Things I Don’t Get, Part the Eleventy-Billionth

It always baffles me when people think The Incredibles is an Objectivist movie.

It examines, under the surface of an adventure story, the psychological foibles which can lead people into Randroidism. That’s a very different animal. But some people seem to take “When everyone is special, no one will be” as the movie’s actual moral. Let’s unpack that.

First, who says it? 1. The villain. Yeah. That’s always a great place to look for the moral of a story. And, ironically, Buddy/Syndrome is special: he has the same superpower as Bat- or Iron Man. 2. A middle-aged man who feels unappreciated and projects his own troubles onto other situations. Again, yeah. Basically defines “reliable source,” I’m sure.

What’s the first event that sets the conflict in motion? It’s not the lawsuits against the supers. It’s Mr. Incredible failing to live up to a social obligation by brushing off Buddy.

What’s the first thing we see Mr. Incredible do in the present day? He helps a woman long past her productive years to loot a corporation. He doesn’t exploit his knowledge of the system for his own benefit; instead, he risks his own job, acting against his own self-interest, to benefit another person who can do nothing material for him in return. And the movie unambiguously portrays this as the right thing to do.

What’s the happy ending—or, rather, the coda? The supers learn to rein in their powers, to come in second best, so they can remain incognito and be there when civilization needs them. Again, the movie depicts this as a clear-cut good thing. But Rand had something to say about people who deliberately do less than their best in order to fit in better. When Dagny Taggart suggests she do just that, Francisco D’Anconia slaps her face so hard she tastes blood.

Stepping outside the text of the movie for a moment, does Syndrome’s “make everyone super so no one is” plan actually make sense? No. If you could buy rocket boots, they’d be, in principle, analogous to mountain bikes or skis or rollerblades. That is, they’d be a technology that opens up new kinds of activity: hobbies for some, pro sports for others. Saying they’d erase individuality is like saying camera phones were the doom of cinema, or that the mechanical typewriter was the end of literary genius.

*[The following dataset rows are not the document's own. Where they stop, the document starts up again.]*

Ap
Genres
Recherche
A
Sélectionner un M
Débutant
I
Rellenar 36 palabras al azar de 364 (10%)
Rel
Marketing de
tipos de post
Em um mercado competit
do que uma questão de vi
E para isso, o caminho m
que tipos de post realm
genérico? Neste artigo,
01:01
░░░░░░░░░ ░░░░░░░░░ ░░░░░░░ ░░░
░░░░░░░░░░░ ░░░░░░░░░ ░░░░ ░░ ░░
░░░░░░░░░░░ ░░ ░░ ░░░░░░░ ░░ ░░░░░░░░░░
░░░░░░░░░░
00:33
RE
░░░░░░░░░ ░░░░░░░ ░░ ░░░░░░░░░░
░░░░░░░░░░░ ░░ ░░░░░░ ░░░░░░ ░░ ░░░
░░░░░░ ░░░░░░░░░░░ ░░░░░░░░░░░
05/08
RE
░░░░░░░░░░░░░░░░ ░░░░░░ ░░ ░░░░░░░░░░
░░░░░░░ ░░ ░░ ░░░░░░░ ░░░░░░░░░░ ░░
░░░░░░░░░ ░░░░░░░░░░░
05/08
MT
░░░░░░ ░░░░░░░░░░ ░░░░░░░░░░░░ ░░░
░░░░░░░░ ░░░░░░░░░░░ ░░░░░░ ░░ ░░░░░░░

The plan doesn’t hold up, either within the movie or outside. But it doesn’t have to: it’s a fantasy from the mind of a maniacal supervillain.

The villain is a man who built his entire life around his grievances. The hero, as they do in many stories, has a few points in common with the villain. But the hero learns to see beyond, and rise above, the flaws they share with the villain. That’s what puts them on the hero side of the ledger.

On that note: the people who claim that Lois Lowry’s The Giver is an Objectivist novel. Yes, the quiet, emotionally intimate story about slowly learning wisdom through suffering, where a child risks starvation and freezing to death in order to have a slim hope of making his community a better place after he is gone. The story of how family is a matter not of blood but of love, how the flattening of natural beauty is to be mourned, how solitude can be joyful and loneliness painful in equal measure. The book that literally, not figuratively, says this:

“Giver,” Jonas suggested, “you and I don’t need to care about the rest of them.”

The Giver looked at him with a questioning smile. Jonas hung his head. Of course they needed to care. It was the meaning of everything.

But apparently for some folks, anti-authoritarian is automatically Objectivist. Because the world is simpler when you’re a misunderstood teenager.